- **What is required**: Please transcribe every line of the records below character for character, omitting the pictures from your answer.

Stored entries:
####################

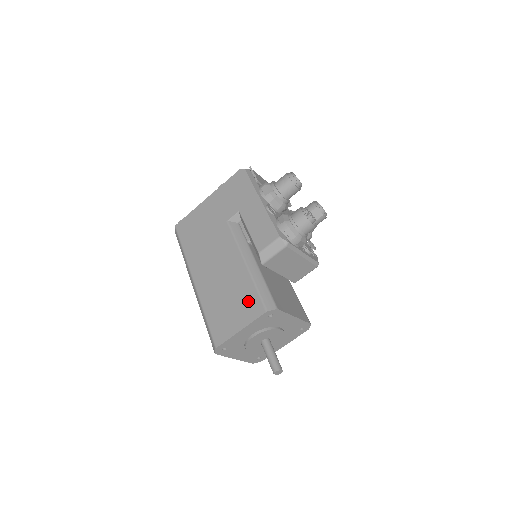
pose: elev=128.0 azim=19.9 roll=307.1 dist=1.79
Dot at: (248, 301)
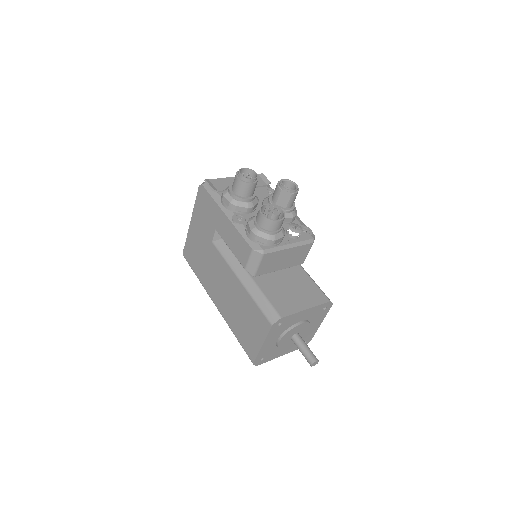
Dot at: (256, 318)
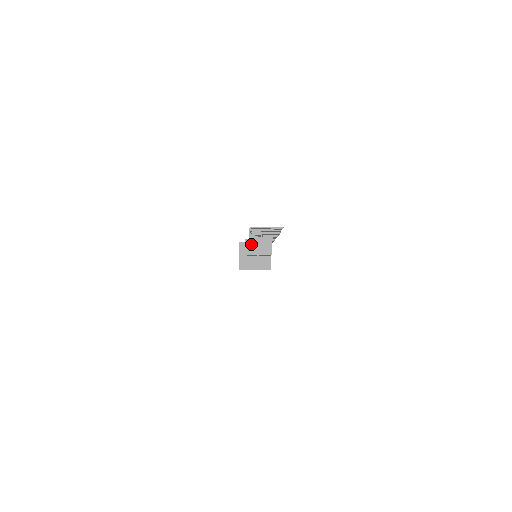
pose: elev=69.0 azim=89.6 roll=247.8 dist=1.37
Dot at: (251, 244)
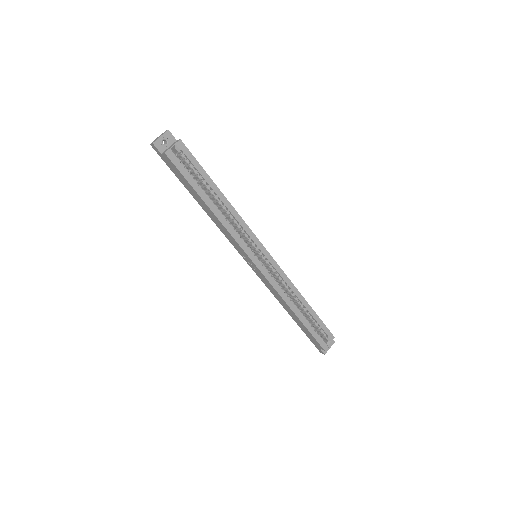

####################

- **Expected answer**:
pose: elev=128.0 azim=19.9 roll=307.1 dist=1.79
Dot at: (248, 301)
Dot at: (256, 318)
pose: elev=69.0 azim=89.6 roll=247.8 dist=1.37
Dot at: (251, 244)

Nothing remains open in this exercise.